PROVIDED DATA below:

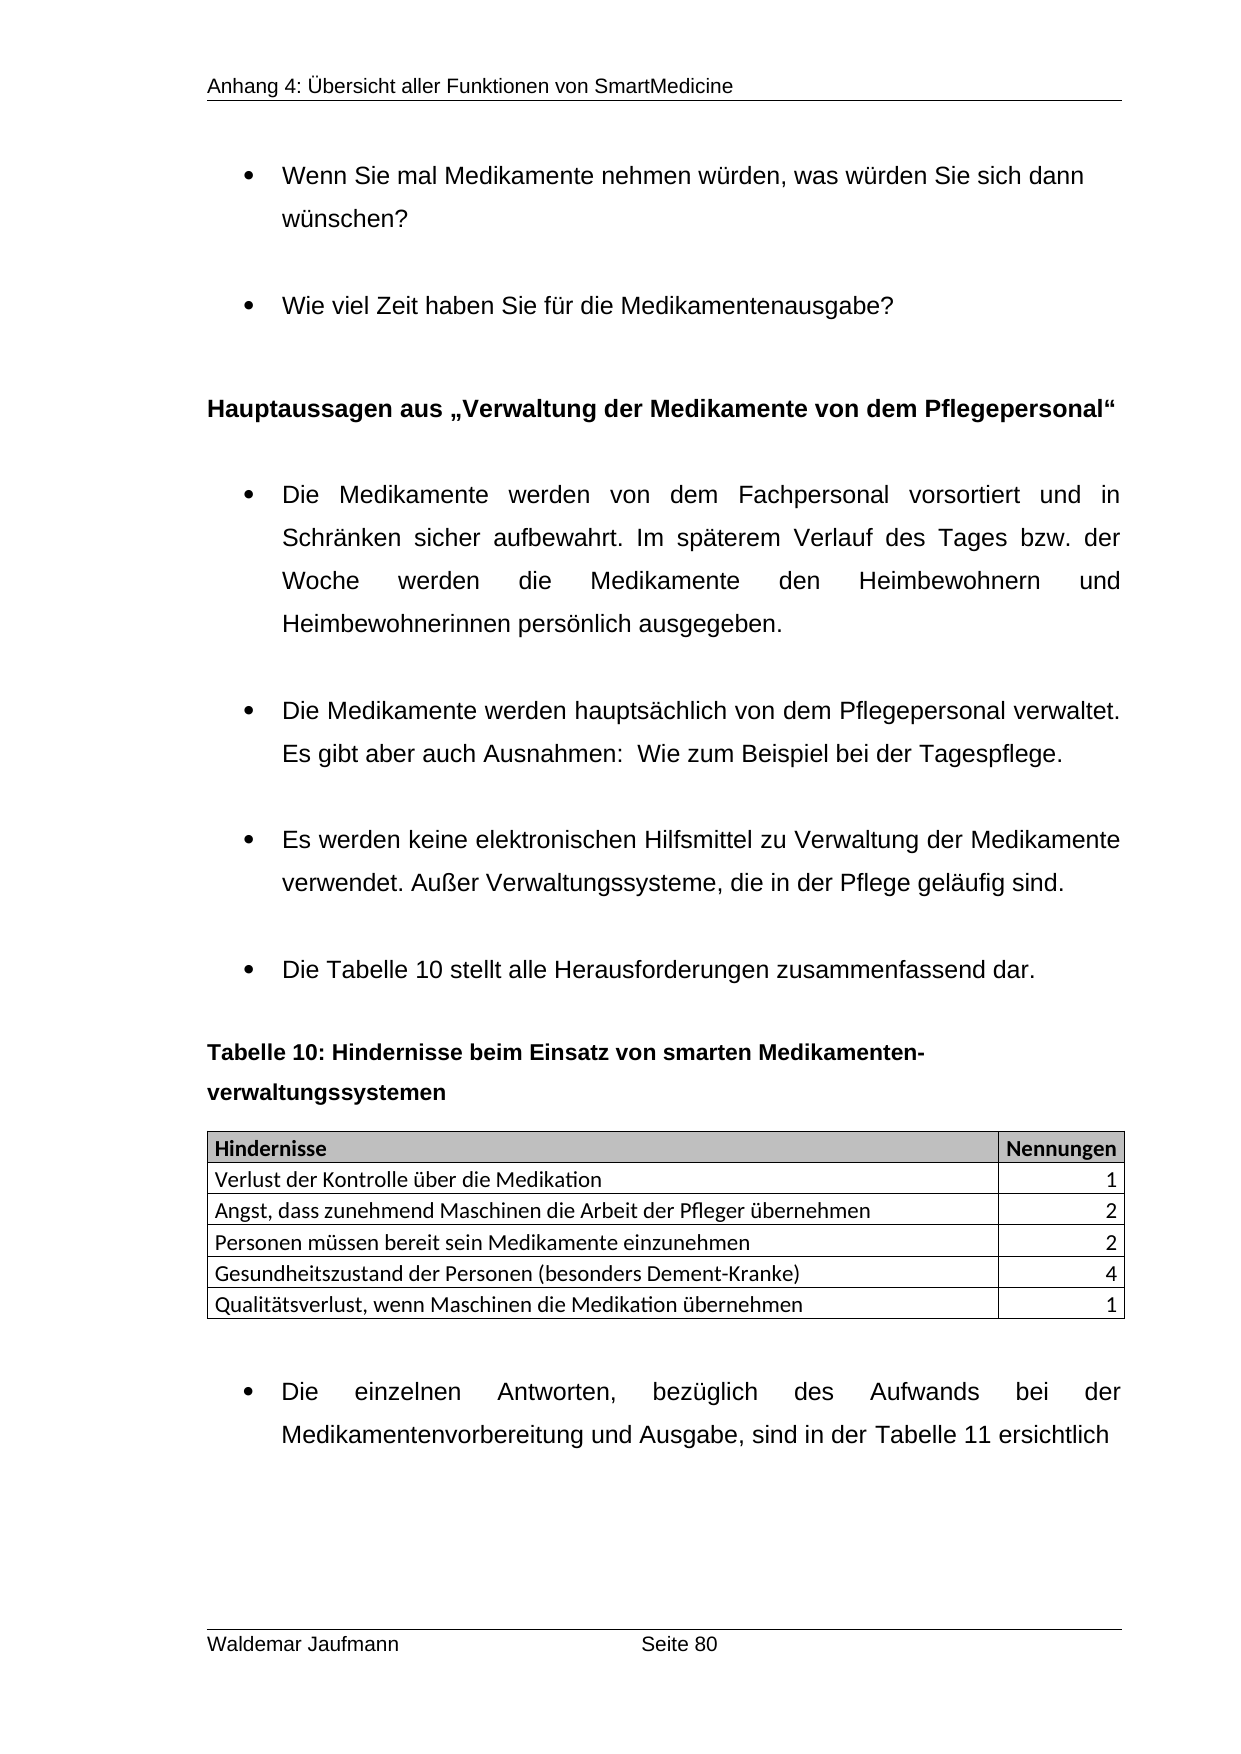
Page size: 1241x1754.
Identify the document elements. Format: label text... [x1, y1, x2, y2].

table_cell Angst, dass zunehmend Maschinen die Arbeit der Pfleger übernehmen [208, 1194, 998, 1224]
table_header Nennungen [999, 1132, 1124, 1162]
table_cell Personen müssen bereit sein Medikamente einzunehmen [208, 1225, 998, 1256]
list Die Medikamente werden hauptsächlich von dem Pflegepersonal verwaltet. Es gibt aber auch Ausnahmen: Wie zum Beispiel bei der Tagespflege. [244, 696, 1122, 768]
table_cell Verlust der Kontrolle über die Medikation [208, 1163, 998, 1193]
table_cell 4 [999, 1257, 1124, 1287]
text Tabelle 10: Hindernisse beim Einsatz von smarten Medikamenten-verwaltungssystemen [207, 1039, 1122, 1105]
table_cell 1 [999, 1288, 1124, 1318]
table_cell 2 [999, 1225, 1124, 1256]
list Die einzelnen Antworten, bezüglich des Aufwands bei der Medikamentenvorbereitung und Ausgabe, sind in der Tabelle 11 ersichtlich [244, 1377, 1122, 1449]
table_header Hindernisse [208, 1132, 998, 1162]
table_cell Qualitätsverlust, wenn Maschinen die Medikation übernehmen [208, 1288, 998, 1318]
list Wie viel Zeit haben Sie für die Medikamentenausgabe? [244, 291, 1122, 319]
text Hauptaussagen aus „Verwaltung der Medikamente von dem Pflegepersonal“ [207, 394, 1122, 422]
table_cell Gesundheitszustand der Personen (besonders Dement-Kranke) [208, 1257, 998, 1287]
list Die Tabelle 10 stellt alle Herausforderungen zusammenfassend dar. [244, 955, 1122, 983]
table_cell 1 [999, 1163, 1124, 1193]
list Es werden keine elektronischen Hilfsmittel zu Verwaltung der Medikamente verwendet. Außer Verwaltungssysteme, die in der Pflege geläufig sind. [244, 825, 1122, 897]
list Wenn Sie mal Medikamente nehmen würden, was würden Sie sich dann wünschen? [244, 161, 1122, 233]
list Die Medikamente werden von dem Fachpersonal vorsortiert und in Schränken sicher aufbewahrt. Im späterem Verlauf des Tages bzw. der Woche werden die Medikamente den Heimbewohnern und Heimbewohnerinnen persönlich ausgegeben. [244, 480, 1122, 638]
table_cell 2 [999, 1194, 1124, 1224]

End of PROVIDED DATA.

# TASK ITEM
In your copy of the listing above, reproduce each line exactly and omit all pictures.

# SOLUTION
Page size: 1241x1754.
Identify the document elements. Format: label text... [x1, y1, x2, y2].

table_cell Angst, dass zunehmend Maschinen die Arbeit der Pfleger übernehmen [208, 1194, 998, 1224]
table_header Nennungen [999, 1132, 1124, 1162]
table_cell Personen müssen bereit sein Medikamente einzunehmen [208, 1225, 998, 1256]
list Die Medikamente werden hauptsächlich von dem Pflegepersonal verwaltet. Es gibt aber auch Ausnahmen: Wie zum Beispiel bei der Tagespflege. [244, 696, 1122, 768]
table_cell Verlust der Kontrolle über die Medikation [208, 1163, 998, 1193]
table_cell 4 [999, 1257, 1124, 1287]
text Tabelle 10: Hindernisse beim Einsatz von smarten Medikamenten-verwaltungssystemen [207, 1039, 1122, 1105]
table_cell 1 [999, 1288, 1124, 1318]
table_cell 2 [999, 1225, 1124, 1256]
list Die einzelnen Antworten, bezüglich des Aufwands bei der Medikamentenvorbereitung und Ausgabe, sind in der Tabelle 11 ersichtlich [244, 1377, 1122, 1449]
table_header Hindernisse [208, 1132, 998, 1162]
table_cell Qualitätsverlust, wenn Maschinen die Medikation übernehmen [208, 1288, 998, 1318]
list Wie viel Zeit haben Sie für die Medikamentenausgabe? [244, 291, 1122, 319]
text Hauptaussagen aus „Verwaltung der Medikamente von dem Pflegepersonal“ [207, 394, 1122, 422]
table_cell Gesundheitszustand der Personen (besonders Dement-Kranke) [208, 1257, 998, 1287]
list Die Tabelle 10 stellt alle Herausforderungen zusammenfassend dar. [244, 955, 1122, 983]
table_cell 1 [999, 1163, 1124, 1193]
list Es werden keine elektronischen Hilfsmittel zu Verwaltung der Medikamente verwendet. Außer Verwaltungssysteme, die in der Pflege geläufig sind. [244, 825, 1122, 897]
list Wenn Sie mal Medikamente nehmen würden, was würden Sie sich dann wünschen? [244, 161, 1122, 233]
list Die Medikamente werden von dem Fachpersonal vorsortiert und in Schränken sicher aufbewahrt. Im späterem Verlauf des Tages bzw. der Woche werden die Medikamente den Heimbewohnern und Heimbewohnerinnen persönlich ausgegeben. [244, 480, 1122, 638]
table_cell 2 [999, 1194, 1124, 1224]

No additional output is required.